____ SELECTED EXTRACT

# 2023.09.29 - Data Science for Music: Webscraping Lyrics with Python (BeautifulSoup)
## Data Science Club at NCSU
### Rebecca Seifert

#### Best Practices for Successful Webscraping:
- Use an API when available.
- Check url/robots.txt file for crawl delays, disallowed pages, and other restrictions.
- Build in delays and limit requests to respect site owner.
- Take care with sensitive data (only scrape data you need and ought to be accessible to you, store appropriately, etc).
- Work iteratively. Get one page and save it. Write, test, and rewrite your script (data processing) until it works. Then, make one request for all the pages, save them, and use your script.

#### Links to Documentation / Tutorials
- Beautiful Soup 4: https://pypi.org/project/beautifulsoup4/
- CSV: https://realpython.com/python-csv/
- Pandas: https://pandas.pydata.org/docs/
- Requests: https://requests.readthedocs.io/en/latest/
- Working directory: https://note.nkmk.me/en/python-os-getcwd-chdir/

#### Sites Used
- www.last.fm
- www.azlyrics.com

These methods can be applied to other sites with appropriate tweaks. These particular sites were chosen for purposes related to project-specific goals/requirements, so you may very well find more direct sources of similar information.

### Set Up

In [11]:
### import needed packages
# from <library> import <package> (as <reference name>)
### ***must install libraries/packages before importing/using***

from bs4 import BeautifulSoup, NavigableString, Tag # for navigating HTML
import csv # for reading input/writing output
import os # for setting working directory
import pandas as pd # for wrangling data
import requests # for getting HTML

In [12]:
### set up working directory
# replace string with your own folder location

os.chdir("/home/jupyter-rjseifer@ncsu.edu/2023.09.29")
os.getcwd()

________

Reproduce, word for word, the stretch of the webscraping tutorial from "## Data Science" through "use your script.". The data has no connection to the webscraping tutorial.

____ DATA EXTRACTS

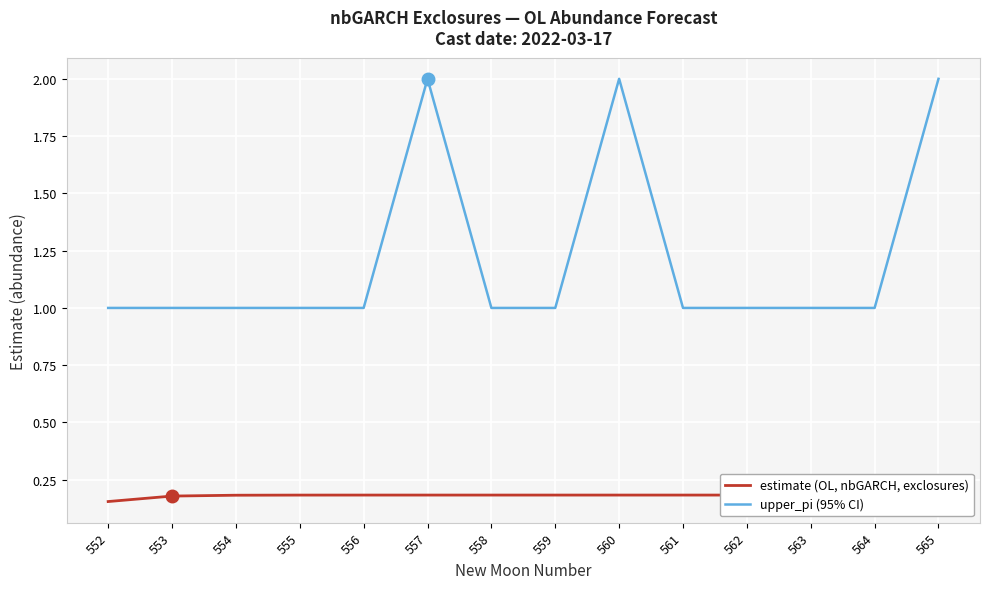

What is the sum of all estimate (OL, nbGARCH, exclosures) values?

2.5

________
____ DATA EXTRACTS

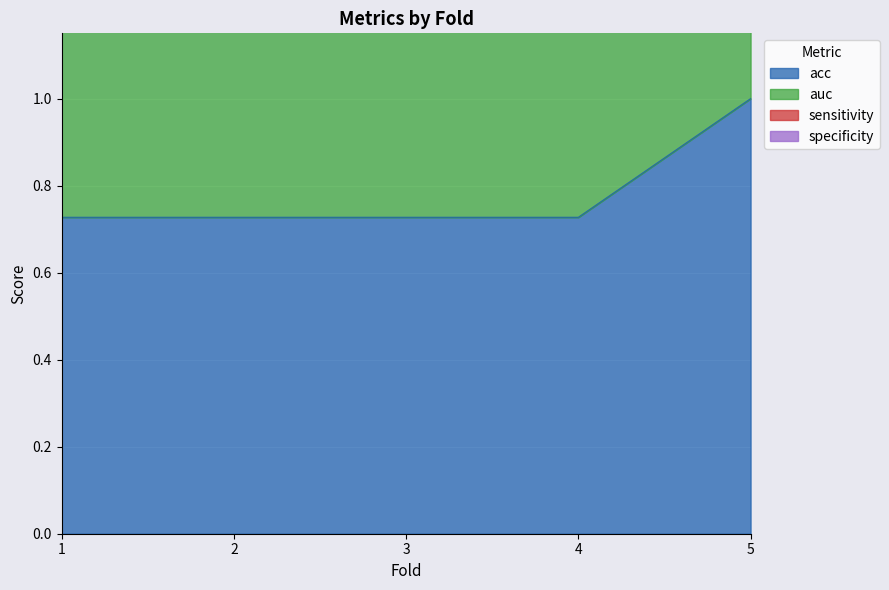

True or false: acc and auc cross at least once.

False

________
____ DATA EXTRACTS

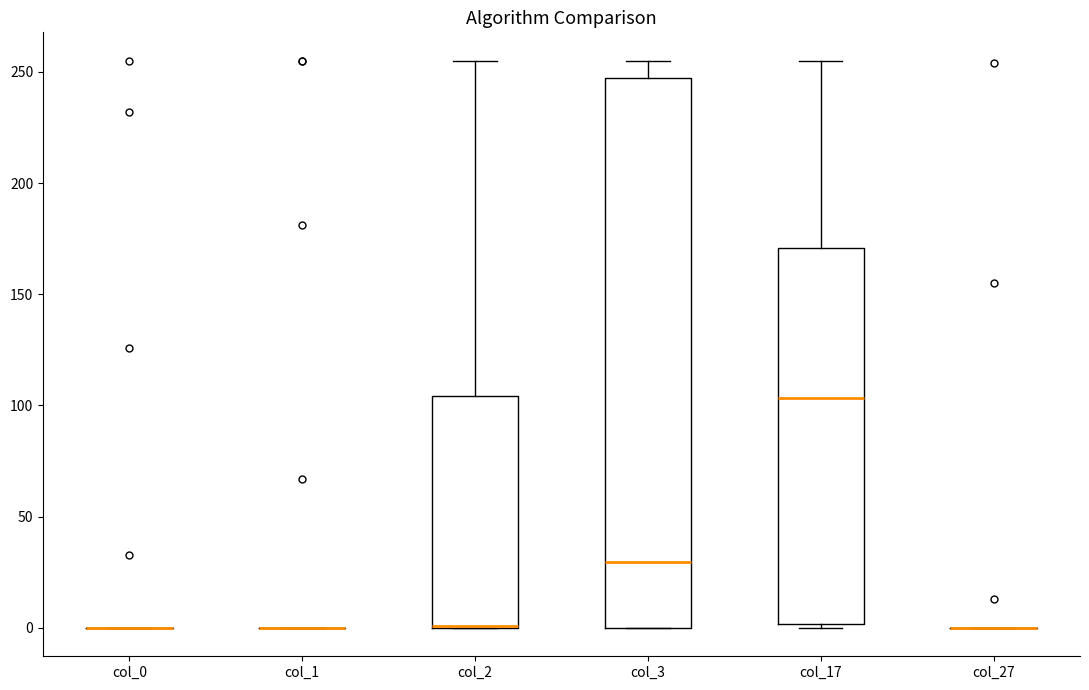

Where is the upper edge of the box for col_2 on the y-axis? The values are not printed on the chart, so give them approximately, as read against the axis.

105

________

• **SOLUTION TO THIS PROBLEM**
## Data Science Club at NCSU
### Rebecca Seifert

#### Best Practices for Successful Webscraping:
- Use an API when available.
- Check url/robots.txt file for crawl delays, disallowed pages, and other restrictions.
- Build in delays and limit requests to respect site owner.
- Take care with sensitive data (only scrape data you need and ought to be accessible to you, store appropriately, etc).
- Work iteratively. Get one page and save it. Write, test, and rewrite your script (data processing) until it works. Then, make one request for all the pages, save them, and use your script.